RECORDS PROVIDED: Begin

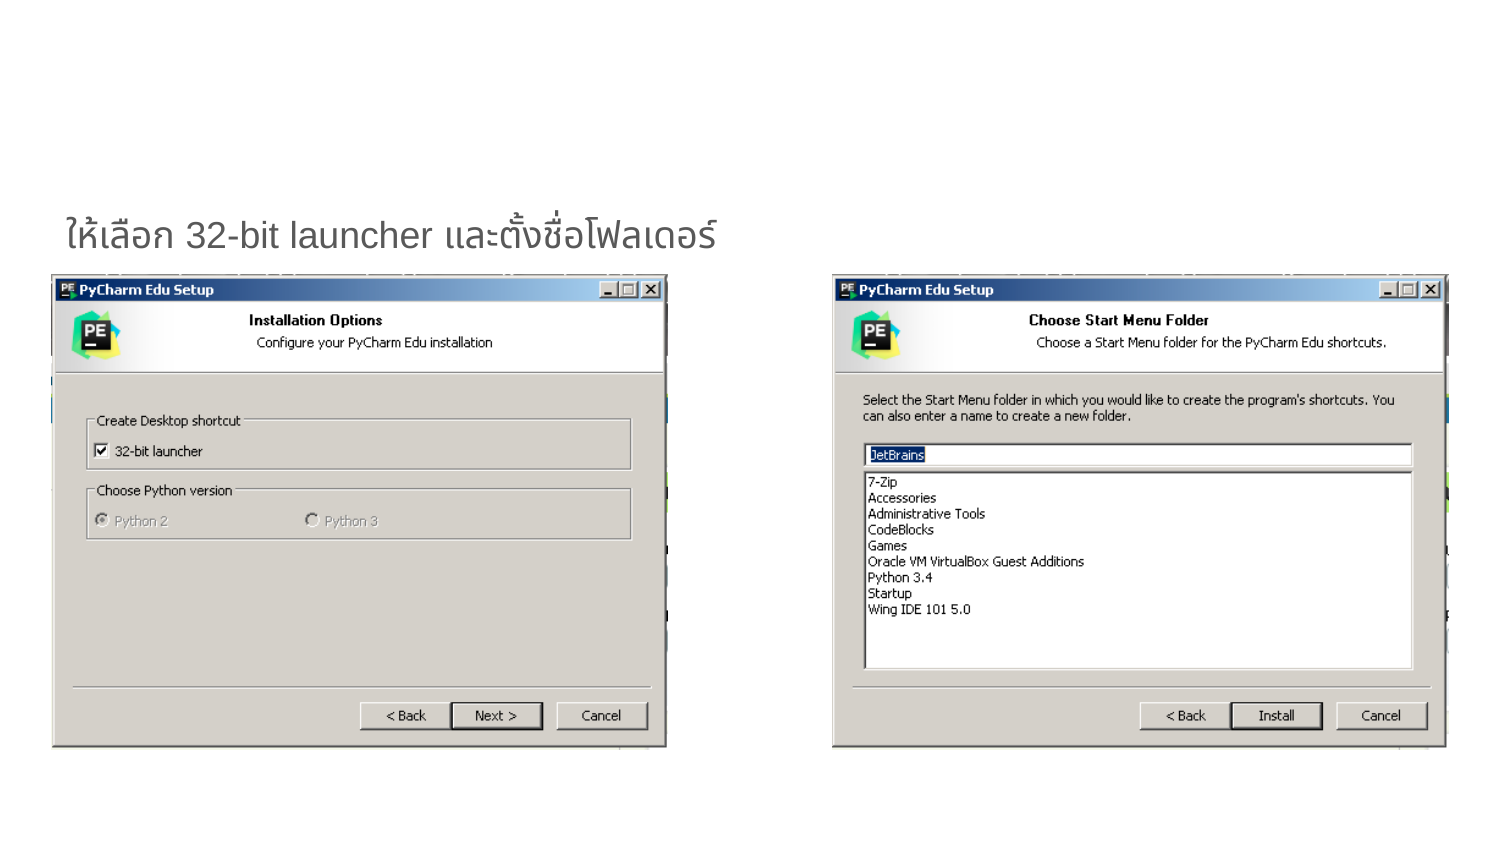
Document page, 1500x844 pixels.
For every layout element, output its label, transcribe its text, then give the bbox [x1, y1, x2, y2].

picture [832, 274, 1450, 750]
list ให้เลือก 32-bit launcher และตั้งชื่อโฟลเดอร์ [51, 189, 1449, 750]
picture [50, 274, 668, 750]
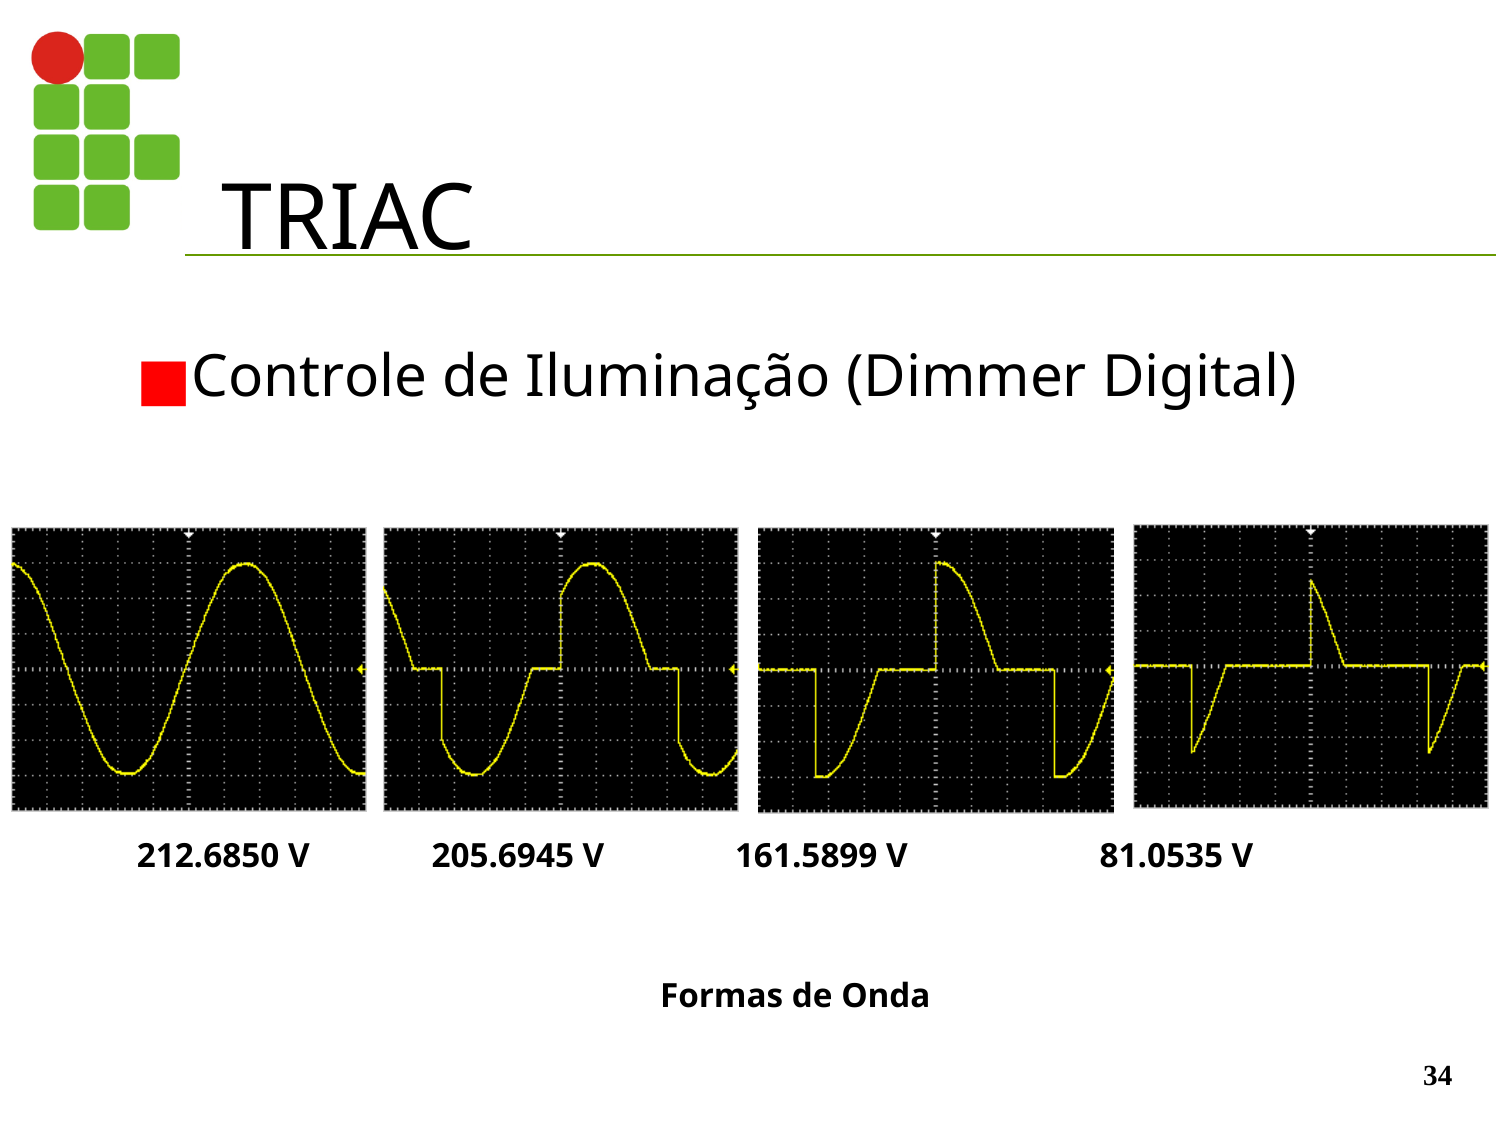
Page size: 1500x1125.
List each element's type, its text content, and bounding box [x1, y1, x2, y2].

title TRIAC [206, 35, 1468, 275]
picture [758, 527, 1114, 814]
list Controle de Iluminação (Dimmer Digital) 212.6850 V 205.6945 V 161.5899 V 81.0535 V Formas de Onda [46, 331, 1469, 434]
text_box ‹#› [1155, 1024, 1468, 1100]
picture [383, 527, 739, 812]
picture [29, 30, 182, 232]
picture [1133, 524, 1489, 809]
picture [11, 527, 367, 812]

RECORDS PROVIDED: End

Return every line above verbatim, pictures excluded.

▶ TASK RESPONSE
Document page, 1500x844 pixels.
For every layout element, output its label, transcribe its text, then give the bbox [x1, y1, x2, y2].

picture [832, 274, 1450, 750]
list ให้เลือก 32-bit launcher และตั้งชื่อโฟลเดอร์ [51, 189, 1449, 750]
picture [50, 274, 668, 750]
Page size: 1500x1125.
List each element's type, its text content, and bounding box [x1, y1, x2, y2].

title TRIAC [206, 35, 1468, 275]
picture [758, 527, 1114, 814]
list Controle de Iluminação (Dimmer Digital) 212.6850 V 205.6945 V 161.5899 V 81.0535 V Formas de Onda [46, 331, 1469, 434]
text_box ‹#› [1155, 1024, 1468, 1100]
picture [383, 527, 739, 812]
picture [29, 30, 182, 232]
picture [1133, 524, 1489, 809]
picture [11, 527, 367, 812]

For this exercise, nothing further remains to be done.